Natalie Bennett is former leader of the Green Party and soon to be a Green peer. She is a Contributing Editor for Left Foot Forward.
8 Responses to “Demagogues like Johnson are putting the rule of law under threat. We have to fight to defend it”
Patrick Newman
Gove was allowed by Justin Webb on Today to get away with dissembling and talking of many other issues. Gove even complained of being constantly interrupted when he clearly was not going to give a straight answer to questions!
spiv
“……….. – and above all a situation where money could buy you very nearly anything”
Yeah, like a compliant bunch of politically motivated ‘judges’ to help cancel Brexit, eh Natalie?
Maurice Frank
Impartiality of judges itself is a good chap convention, + made an impossibility to rely on by the fact of human nature. Just because this case went the way that progressives favour – and that after high nerves that it would not – does not take away the many cases where arguments have been left unanswered + judgments gone against ordinary people in terrible situations: e.g, in asylum cases or criminal appeals. Finality of decision is a mediaeval abusable power, + for 20 years all sides of the body pollitic have ignored, despite giving no argument against, evidence that finality has indeed been abolished as an effect of a court claiming a factual impossibility to be a final decision. That court actually being the European Court of Human Rights, too!: in case 41597/98 it made a final decision that an event at an earlier date followed an event at a later date. viz courtchange.wordpress.com/the-court-change-or-the-non-finality-situation/
Hali
The judges were not political. That is an accusation always made by people who have strongly political agendas and don’t like how the law is dispensed with fairness and clarity.
when comments arisen claiming a judge is acting “politically”, — generally that means “not in accordance with what my political agenda is”. This judgement deals with how someone used politics for a specific agenda contrary to the will of Parliament and aimed to pitch a “Parliament vs the people” agenda which is itself clearly political in nature, not lawful.
We must appreciate the court for upholding the rule of law – that a Prime Minister cannot act in such a clearly political way to manipulate the ability of Parliament to do its job.
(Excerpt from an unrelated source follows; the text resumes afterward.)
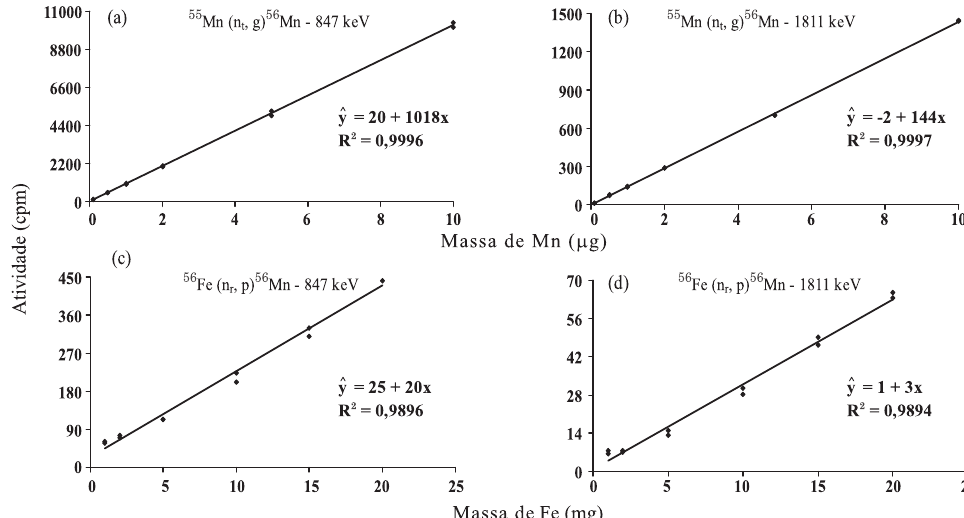
Figura 1. atividades (cpm) do 56 mn obtidas de padrões de mn (a, b) e de Fe (c,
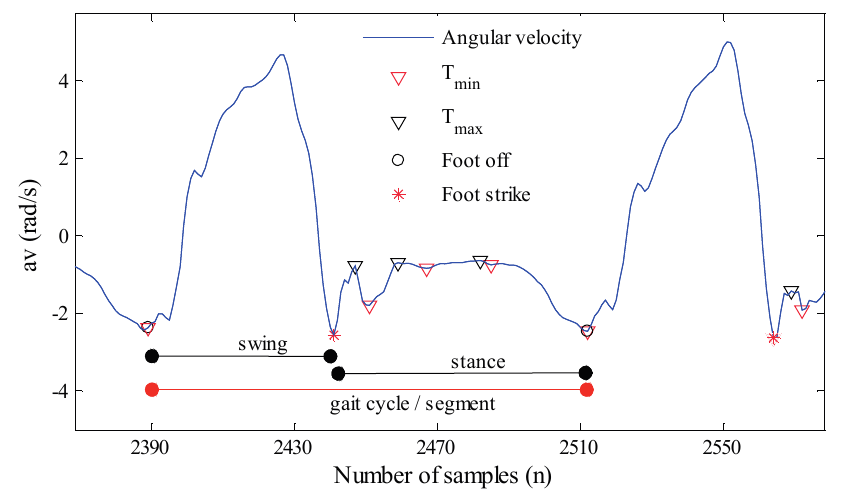
Figure 3. Segmentation algorithm detection for a walking step, where black and red triangles are t max and t min , red asterisks are foot strike and black circles are foot-off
THAT attempt was “political” and not, as Johnson claimed, merely “administrative”.
Apart from upholding rule of law, we also need to combat gaslighting techniques by those who wish to manipulate the judiciary, and Parliament for their own political agendas, up to and including the Prime Minister.
Thank you, Natalie for your well thought out article.
Ultraviolet
Spiv, the judges have published their reasoning in full. The fact that you simply hurl abuse at them, rather than citing the judgement and explaining where the eleven finest legal minds in the country got the law wrong, is the ultimate proof that it is the attacks on the judges that are political and not the judgement.
And Maurice, the very fact that there were nerves about which way the result would go drives a stake through the heart of the bias argument. If they were biased, there would have been no nerves, because we would already have known the outcome.